***** Passage *****

= Tattvasamgraha =

Text written by the 8th century Indian Buddhist pandit Śāntarakṣita

The Tattva-saṃgraha is a text written by the 8th century Indian Buddhist pandit Śāntarakṣita. The text belongs to the 'tenets' (Siddhanta, Tib. sgrub-mtha) genre and is an encyclopedic survey of Buddhist and non-Buddhist philosophical systems in the 8th century.

Śāntarakṣita's student Kamalaśīla wrote a commentary on it, entitled Tattva-saṃgraha-pañjikā.

== Description ==
Composed of 3,645 verses, this work contains a detailed exposition of Buddhist epistemological, Hindu, and Jain works, even those currently non-extant. It is one of the key sources for understanding philosophical works written in the second half of the first millennium, since it often quotes directly from the sources it surveys. Scholars have argued that, through qualifiers of pratītyasamutpāda, the initial statement (ādivākya) of the text, which consists of six verses, serves as a table of contents for the twenty-six chapters of the work, which are called "investigations" (parīkṣā). For example, the qualifier "which is devoid of the operation of primordial matter" correponds to the first chapter of the work on an investigation of primordial matter, and the qualifier "which is devoid of the operation of God" corresponds to the second chapter that invesitgates God.

== Chapters ==
The Tattva-saṃgraha has twenty-six chapters on the following topics:

1. The Sāṃkhya doctrine of primordial matter (prakṛti) as the source of the physical world
2. Various doctrines of God as the source of the world
3. The doctrine of inherent natures (svabhāva) as the source of the world
4. Bhartṛhari’s doctrine of Brahman-as-language as the source of the world
5. The Sāṃkhya-Yoga doctrine of human spirit (puruṣa)

*****

● **Work task**
Copy the Tattvasamgraha article above word for word, from its title through the fifth chapter listed.

***** Data extracts *****

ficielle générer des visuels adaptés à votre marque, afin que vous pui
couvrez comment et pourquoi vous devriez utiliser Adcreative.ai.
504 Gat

*****
***** Data extracts *****

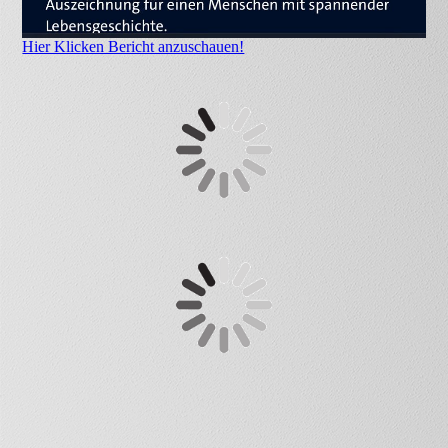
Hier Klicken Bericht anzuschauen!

*****

● **Answer to this problem**
= Tattvasamgraha =

Text written by the 8th century Indian Buddhist pandit Śāntarakṣita

The Tattva-saṃgraha is a text written by the 8th century Indian Buddhist pandit Śāntarakṣita. The text belongs to the 'tenets' (Siddhanta, Tib. sgrub-mtha) genre and is an encyclopedic survey of Buddhist and non-Buddhist philosophical systems in the 8th century.

Śāntarakṣita's student Kamalaśīla wrote a commentary on it, entitled Tattva-saṃgraha-pañjikā.

== Description ==
Composed of 3,645 verses, this work contains a detailed exposition of Buddhist epistemological, Hindu, and Jain works, even those currently non-extant. It is one of the key sources for understanding philosophical works written in the second half of the first millennium, since it often quotes directly from the sources it surveys. Scholars have argued that, through qualifiers of pratītyasamutpāda, the initial statement (ādivākya) of the text, which consists of six verses, serves as a table of contents for the twenty-six chapters of the work, which are called "investigations" (parīkṣā). For example, the qualifier "which is devoid of the operation of primordial matter" correponds to the first chapter of the work on an investigation of primordial matter, and the qualifier "which is devoid of the operation of God" corresponds to the second chapter that invesitgates God.

== Chapters ==
The Tattva-saṃgraha has twenty-six chapters on the following topics:

1. The Sāṃkhya doctrine of primordial matter (prakṛti) as the source of the physical world
2. Various doctrines of God as the source of the world
3. The doctrine of inherent natures (svabhāva) as the source of the world
4. Bhartṛhari’s doctrine of Brahman-as-language as the source of the world
5. The Sāṃkhya-Yoga doctrine of human spirit (puruṣa)